### What this task involves
An exact reproduction of all the entries is what the answer must contain.
-- Supplied information follows --
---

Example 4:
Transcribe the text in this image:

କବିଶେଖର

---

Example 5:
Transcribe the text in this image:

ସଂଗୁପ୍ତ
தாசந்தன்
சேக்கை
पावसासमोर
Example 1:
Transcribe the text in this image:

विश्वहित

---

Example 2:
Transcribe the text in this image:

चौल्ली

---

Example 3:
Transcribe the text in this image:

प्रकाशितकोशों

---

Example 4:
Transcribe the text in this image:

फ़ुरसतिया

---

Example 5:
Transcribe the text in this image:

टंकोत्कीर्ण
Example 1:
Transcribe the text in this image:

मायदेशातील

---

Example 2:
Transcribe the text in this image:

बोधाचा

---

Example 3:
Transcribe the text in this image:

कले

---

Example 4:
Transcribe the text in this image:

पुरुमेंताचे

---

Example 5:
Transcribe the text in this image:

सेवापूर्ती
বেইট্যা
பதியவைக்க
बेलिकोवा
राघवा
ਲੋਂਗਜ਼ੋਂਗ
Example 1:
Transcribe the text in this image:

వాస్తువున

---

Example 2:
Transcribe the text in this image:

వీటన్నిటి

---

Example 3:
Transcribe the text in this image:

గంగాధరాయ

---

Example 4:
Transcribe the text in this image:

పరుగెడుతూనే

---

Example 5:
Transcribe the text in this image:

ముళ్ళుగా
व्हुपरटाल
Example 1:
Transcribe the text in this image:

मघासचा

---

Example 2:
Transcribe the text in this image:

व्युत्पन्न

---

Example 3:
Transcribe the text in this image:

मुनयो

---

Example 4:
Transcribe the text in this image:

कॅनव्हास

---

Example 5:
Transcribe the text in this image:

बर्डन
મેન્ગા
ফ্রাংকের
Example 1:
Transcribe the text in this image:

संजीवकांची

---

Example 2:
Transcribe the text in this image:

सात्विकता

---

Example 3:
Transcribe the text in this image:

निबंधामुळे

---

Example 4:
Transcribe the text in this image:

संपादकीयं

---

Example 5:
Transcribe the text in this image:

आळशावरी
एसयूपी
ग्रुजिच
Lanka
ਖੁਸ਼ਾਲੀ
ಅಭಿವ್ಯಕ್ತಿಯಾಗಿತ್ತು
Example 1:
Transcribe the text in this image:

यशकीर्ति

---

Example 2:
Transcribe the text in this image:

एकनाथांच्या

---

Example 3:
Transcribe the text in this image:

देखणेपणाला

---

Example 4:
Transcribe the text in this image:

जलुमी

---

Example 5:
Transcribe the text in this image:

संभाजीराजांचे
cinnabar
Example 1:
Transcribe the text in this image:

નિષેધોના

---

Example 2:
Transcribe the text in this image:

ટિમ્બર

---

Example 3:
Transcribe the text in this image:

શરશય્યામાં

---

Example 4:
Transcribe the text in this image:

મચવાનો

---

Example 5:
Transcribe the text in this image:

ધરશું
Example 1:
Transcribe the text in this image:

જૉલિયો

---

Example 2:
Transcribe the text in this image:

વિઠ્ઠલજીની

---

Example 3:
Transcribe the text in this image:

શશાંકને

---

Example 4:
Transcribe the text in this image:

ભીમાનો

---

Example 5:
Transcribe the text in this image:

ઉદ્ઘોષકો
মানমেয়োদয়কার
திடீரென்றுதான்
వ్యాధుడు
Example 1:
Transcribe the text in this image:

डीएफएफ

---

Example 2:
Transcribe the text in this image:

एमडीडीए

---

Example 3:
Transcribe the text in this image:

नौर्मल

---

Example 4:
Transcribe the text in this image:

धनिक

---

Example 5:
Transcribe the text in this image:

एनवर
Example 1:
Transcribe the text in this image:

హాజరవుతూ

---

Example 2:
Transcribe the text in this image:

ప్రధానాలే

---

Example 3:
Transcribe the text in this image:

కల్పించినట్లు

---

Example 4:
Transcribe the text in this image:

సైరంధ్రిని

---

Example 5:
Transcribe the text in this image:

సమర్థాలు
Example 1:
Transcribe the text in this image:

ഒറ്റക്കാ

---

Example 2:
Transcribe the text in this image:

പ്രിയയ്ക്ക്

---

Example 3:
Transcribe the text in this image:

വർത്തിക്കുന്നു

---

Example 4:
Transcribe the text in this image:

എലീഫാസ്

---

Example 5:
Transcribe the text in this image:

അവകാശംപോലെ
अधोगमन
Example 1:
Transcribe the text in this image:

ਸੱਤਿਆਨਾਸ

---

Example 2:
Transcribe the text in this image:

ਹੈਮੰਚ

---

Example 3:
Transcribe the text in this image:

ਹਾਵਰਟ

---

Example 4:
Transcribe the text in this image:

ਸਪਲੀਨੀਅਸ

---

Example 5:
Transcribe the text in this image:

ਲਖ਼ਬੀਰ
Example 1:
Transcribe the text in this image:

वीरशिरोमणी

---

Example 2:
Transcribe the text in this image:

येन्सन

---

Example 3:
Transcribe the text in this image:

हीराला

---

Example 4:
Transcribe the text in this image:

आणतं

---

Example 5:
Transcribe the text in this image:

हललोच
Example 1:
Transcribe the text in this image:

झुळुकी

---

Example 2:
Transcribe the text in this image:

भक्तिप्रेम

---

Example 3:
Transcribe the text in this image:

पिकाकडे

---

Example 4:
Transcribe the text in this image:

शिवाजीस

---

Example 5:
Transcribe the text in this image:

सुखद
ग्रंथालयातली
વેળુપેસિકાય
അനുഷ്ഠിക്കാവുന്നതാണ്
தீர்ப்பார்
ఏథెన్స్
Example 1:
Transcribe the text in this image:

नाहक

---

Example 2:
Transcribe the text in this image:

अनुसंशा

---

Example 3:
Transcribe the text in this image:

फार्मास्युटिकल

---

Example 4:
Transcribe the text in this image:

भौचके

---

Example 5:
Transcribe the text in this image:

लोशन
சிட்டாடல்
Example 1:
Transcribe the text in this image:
-- Supplied information concluded --
### Task output
---

Example 4:
Transcribe the text in this image:

କବିଶେଖର

---

Example 5:
Transcribe the text in this image:

ସଂଗୁପ୍ତ
தாசந்தன்
சேக்கை
पावसासमोर
Example 1:
Transcribe the text in this image:

विश्वहित

---

Example 2:
Transcribe the text in this image:

चौल्ली

---

Example 3:
Transcribe the text in this image:

प्रकाशितकोशों

---

Example 4:
Transcribe the text in this image:

फ़ुरसतिया

---

Example 5:
Transcribe the text in this image:

टंकोत्कीर्ण
Example 1:
Transcribe the text in this image:

मायदेशातील

---

Example 2:
Transcribe the text in this image:

बोधाचा

---

Example 3:
Transcribe the text in this image:

कले

---

Example 4:
Transcribe the text in this image:

पुरुमेंताचे

---

Example 5:
Transcribe the text in this image:

सेवापूर्ती
বেইট্যা
பதியவைக்க
बेलिकोवा
राघवा
ਲੋਂਗਜ਼ੋਂਗ
Example 1:
Transcribe the text in this image:

వాస్తువున

---

Example 2:
Transcribe the text in this image:

వీటన్నిటి

---

Example 3:
Transcribe the text in this image:

గంగాధరాయ

---

Example 4:
Transcribe the text in this image:

పరుగెడుతూనే

---

Example 5:
Transcribe the text in this image:

ముళ్ళుగా
व्हुपरटाल
Example 1:
Transcribe the text in this image:

मघासचा

---

Example 2:
Transcribe the text in this image:

व्युत्पन्न

---

Example 3:
Transcribe the text in this image:

मुनयो

---

Example 4:
Transcribe the text in this image:

कॅनव्हास

---

Example 5:
Transcribe the text in this image:

बर्डन
મેન્ગા
ফ্রাংকের
Example 1:
Transcribe the text in this image:

संजीवकांची

---

Example 2:
Transcribe the text in this image:

सात्विकता

---

Example 3:
Transcribe the text in this image:

निबंधामुळे

---

Example 4:
Transcribe the text in this image:

संपादकीयं

---

Example 5:
Transcribe the text in this image:

आळशावरी
एसयूपी
ग्रुजिच
Lanka
ਖੁਸ਼ਾਲੀ
ಅಭಿವ್ಯಕ್ತಿಯಾಗಿತ್ತು
Example 1:
Transcribe the text in this image:

यशकीर्ति

---

Example 2:
Transcribe the text in this image:

एकनाथांच्या

---

Example 3:
Transcribe the text in this image:

देखणेपणाला

---

Example 4:
Transcribe the text in this image:

जलुमी

---

Example 5:
Transcribe the text in this image:

संभाजीराजांचे
cinnabar
Example 1:
Transcribe the text in this image:

નિષેધોના

---

Example 2:
Transcribe the text in this image:

ટિમ્બર

---

Example 3:
Transcribe the text in this image:

શરશય્યામાં

---

Example 4:
Transcribe the text in this image:

મચવાનો

---

Example 5:
Transcribe the text in this image:

ધરશું
Example 1:
Transcribe the text in this image:

જૉલિયો

---

Example 2:
Transcribe the text in this image:

વિઠ્ઠલજીની

---

Example 3:
Transcribe the text in this image:

શશાંકને

---

Example 4:
Transcribe the text in this image:

ભીમાનો

---

Example 5:
Transcribe the text in this image:

ઉદ્ઘોષકો
মানমেয়োদয়কার
திடீரென்றுதான்
వ్యాధుడు
Example 1:
Transcribe the text in this image:

डीएफएफ

---

Example 2:
Transcribe the text in this image:

एमडीडीए

---

Example 3:
Transcribe the text in this image:

नौर्मल

---

Example 4:
Transcribe the text in this image:

धनिक

---

Example 5:
Transcribe the text in this image:

एनवर
Example 1:
Transcribe the text in this image:

హాజరవుతూ

---

Example 2:
Transcribe the text in this image:

ప్రధానాలే

---

Example 3:
Transcribe the text in this image:

కల్పించినట్లు

---

Example 4:
Transcribe the text in this image:

సైరంధ్రిని

---

Example 5:
Transcribe the text in this image:

సమర్థాలు
Example 1:
Transcribe the text in this image:

ഒറ്റക്കാ

---

Example 2:
Transcribe the text in this image:

പ്രിയയ്ക്ക്

---

Example 3:
Transcribe the text in this image:

വർത്തിക്കുന്നു

---

Example 4:
Transcribe the text in this image:

എലീഫാസ്

---

Example 5:
Transcribe the text in this image:

അവകാശംപോലെ
अधोगमन
Example 1:
Transcribe the text in this image:

ਸੱਤਿਆਨਾਸ

---

Example 2:
Transcribe the text in this image:

ਹੈਮੰਚ

---

Example 3:
Transcribe the text in this image:

ਹਾਵਰਟ

---

Example 4:
Transcribe the text in this image:

ਸਪਲੀਨੀਅਸ

---

Example 5:
Transcribe the text in this image:

ਲਖ਼ਬੀਰ
Example 1:
Transcribe the text in this image:

वीरशिरोमणी

---

Example 2:
Transcribe the text in this image:

येन्सन

---

Example 3:
Transcribe the text in this image:

हीराला

---

Example 4:
Transcribe the text in this image:

आणतं

---

Example 5:
Transcribe the text in this image:

हललोच
Example 1:
Transcribe the text in this image:

झुळुकी

---

Example 2:
Transcribe the text in this image:

भक्तिप्रेम

---

Example 3:
Transcribe the text in this image:

पिकाकडे

---

Example 4:
Transcribe the text in this image:

शिवाजीस

---

Example 5:
Transcribe the text in this image:

सुखद
ग्रंथालयातली
વેળુપેસિકાય
അനുഷ്ഠിക്കാവുന്നതാണ്
தீர்ப்பார்
ఏథెన్స్
Example 1:
Transcribe the text in this image:

नाहक

---

Example 2:
Transcribe the text in this image:

अनुसंशा

---

Example 3:
Transcribe the text in this image:

फार्मास्युटिकल

---

Example 4:
Transcribe the text in this image:

भौचके

---

Example 5:
Transcribe the text in this image:

लोशन
சிட்டாடல்
Example 1:
Transcribe the text in this image:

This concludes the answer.